## Written task 1
Retype the lines of the extracted data entries below exactly as they appear, leaving out the pictures.
##### Passage #####
Mongodb query to get count of field based on the value for a matching string

Question

I have the following Mongodb document.

{
  "_id" : ObjectId("62406bfaa1d66f8d99c6e97d"),
  "skill": "Programming Language"
  "supply" : [
    {
        "employeeName" : "A1",
        "skillRating" : 3
    }, 
    {
        "employeeName" : "A2",
        "skillRating" : 4
    }, 
    {
        "employeeName" : "A3",
        "skillRating" : 4
    }, 
    {
        "employeeName" : "A4",
        "skillRating" : 4
    }, 
    {
        "employeeName" : "A5",
        "skillRating" : 3
    }, 
    {
        "employeeName" : "A6",
        "skillRating" : 4
    }, 
    {
        "employeeName" : "A7",
        "skillRating" : 2
    }, 
    {
        "employeeName" : "A8",
        "skillRating" : 2
    }, 
    {
        "employeeName" : "A9",
        "skillRating" : 4
    }, 
    {
        "employeeName" : "A10",
        "skillRating" : 3
    }, 
    {
        "employeeName" : "A11",
        "skillRating" : 3
    }, 
    {
        "employeeName" : "A12",
        "skillRating" : 3
    }, 
    {
        "employeeName" : "A13",
        "skillRating" : 2
    }, 
    {
        "employeeName" : "A14",
        "skillRating" : 4
    }, 
    {
        "employeeName" : "A15",
        "skillRating" : 4
    }
  ]
}

How can I write a Mongodb query to produce the following output (i.e.: Get the count of occurrence of each value for a matching skill)
#####
## Written task 2
Restate the paragraph of the MongoDB question that begins "How can I write" in a single shorter sentence, keeping its main point.
##### Available data #####
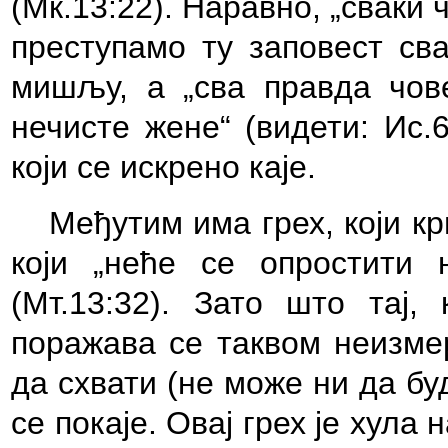
(Мк.13:22). Наравно, „сваки ч
преступамо ту заповест сва
мишљу, а „сва правда чов
нечисте жене“ (видети: Ис.
који се искрено каје.
Међутим има грех, који к
који „неће се опростити
(Мт.13:32). Зато што тај,
поражава се таквом неизме
да схвати (не може ни да бу
се покаје. Овај грех је хула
#####
## Your solution 1
(Мк.13:22). Наравно, „сваки ч
преступамо ту заповест сва
мишљу, а „сва правда чов
нечисте жене“ (видети: Ис.
који се искрено каје.
Међутим има грех, који к
који „неће се опростити
(Мт.13:32). Зато што тај,
поражава се таквом неизме
да схвати (не може ни да бу
се покаје. Овај грех је хула

## Your solution 2
The asker wants a MongoDB query that returns the count of occurrences of each value for a matching skill.